如春日一般和煦的冬日下午就在成箱成箱的言情小說文稿中被埋沒了。
約莫又一個時辰以後,也就是兩個多小時以後,哎,到了古老的地方不由自主就想用古老的言辭來配合,儘管這一個時辰的判斷源於我的生理機能,因爲我的肚子開始高歌“空城計”了。
我的生活素來十分規律,一日三餐,絕不會短了一頓。而今日,起的有些晚,早飯本就喫的不多,後來又爬了一趟千層梯,到現在肯定過了一點鐘,卻還沒有如常喫上午飯,餓,是在所難免的。
就在我飢腸轆轆,餓得頭暈眼花、前胸緊貼後背,幾要虛脫的時候,身後喜殿的大門終於洞開了。
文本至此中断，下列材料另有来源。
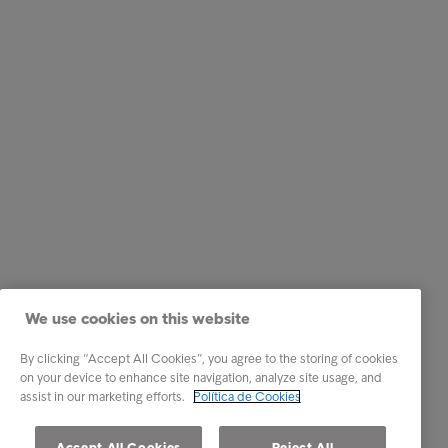
We use cookies on this website
By clicking “Accept All Cookies”, you agree to the storing of cookies
on your device to enhance site navigation, analyze site usage, and
assist in our marketing efforts.
Política de Cookies
Accept All Cookies
Reject All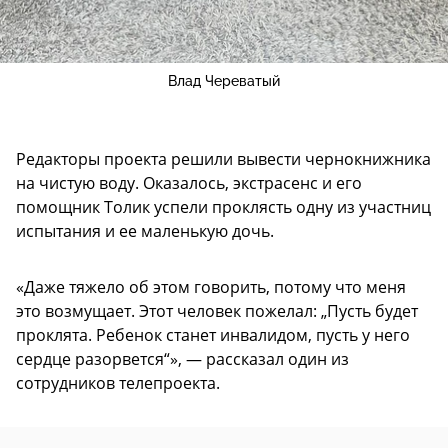
Влад Череватый
Редакторы проекта решили вывести чернокнижника
на чистую воду. Оказалось, экстрасенс и его
помощник Толик успели проклясть одну из участниц
испытания и ее маленькую дочь.
«Даже тяжело об этом говорить, потому что меня
это возмущает. Этот человек пожелал: „Пусть будет
проклята. Ребенок станет инвалидом, пусть у него
сердце разорвется“», — рассказал один из
сотрудников телепроекта.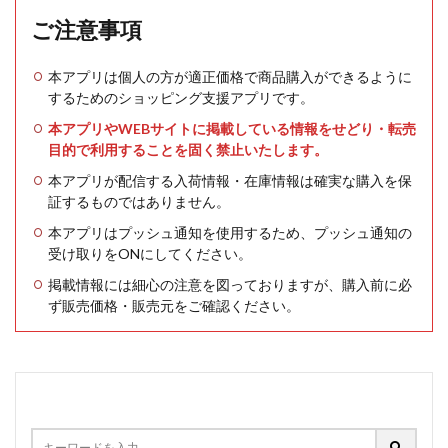
ご注意事項
本アプリは個人の方が適正価格で商品購入ができるように
するためのショッピング支援アプリです。
本アプリやWEBサイトに掲載している情報をせどり・転売
目的で利用することを固く禁止いたします。
本アプリが配信する入荷情報・在庫情報は確実な購入を保
証するものではありません。
本アプリはプッシュ通知を使用するため、プッシュ通知の
受け取りをONにしてください。
掲載情報には細心の注意を図っておりますが、購入前に必
ず販売価格・販売元をご確認ください。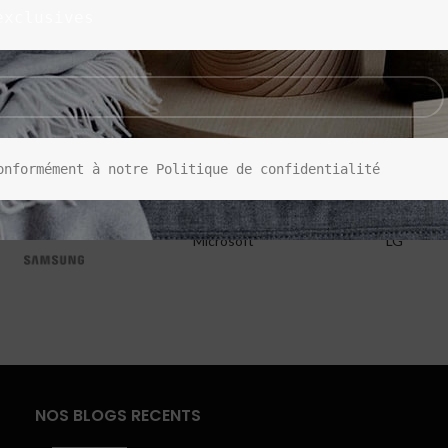
exclusives
onformément à notre Politique de confidentialité
Microsoft
LG
NOS BLOGS RECENTS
五位月老捧着厚厚的姻緣簿疲憊不堪的魚貫而出,匆匆而去。
張長老走在最後,雖也是面如菜色、勞心費神過後的模樣,但神情間如釋重負,招了招手示意我進去。
只見偌大的喜殿裏唯正中央坐着書蠹一隻。
周圍堆滿了從箱子裏取出來的書稿,面前放着一硯濃稠的墨汁,它就大大咧咧的坐在地上,伸手左撕兩張紙,右摘幾片書頁,一股腦兒的塞進嘴裏,稱心如意的就着墨汁,閉着眼吧唧吧唧的咀嚼着,一副安享美食的盛態。
“咕嚕嚕!”長老的目光頓時掃向我,不,是掃向我的肚皮。它在參觀過書蠹大快朵頤的雄赳赳氣昂昂以後,不失時宜的出聲抗議了。
我不好意思的朝長老笑笑,看着他喚來一名小童子去準備人間的飲食。
鑑於這裏是天上的姻緣司,衆神餐風飲露、不食人間煙火,我心中一抖,擔心他們就給我上那麼幾顆無公害的瓜果蔬菜,肯定喂不飽我食肉嗜甜的胃,連忙疾呼:“我我要蛋糕!蛋糕”我吞了口口水,把心一橫,決定徹底拋棄廉潔奉公、忠厚老實的思想,直接訛他們一頓大餐,怎麼說,我也在這裏磨了一個多小時的墨,又在外頭被成堆的悲情文案摧殘了一下午呀!不趁機犒勞一下,也太不對不起自己了!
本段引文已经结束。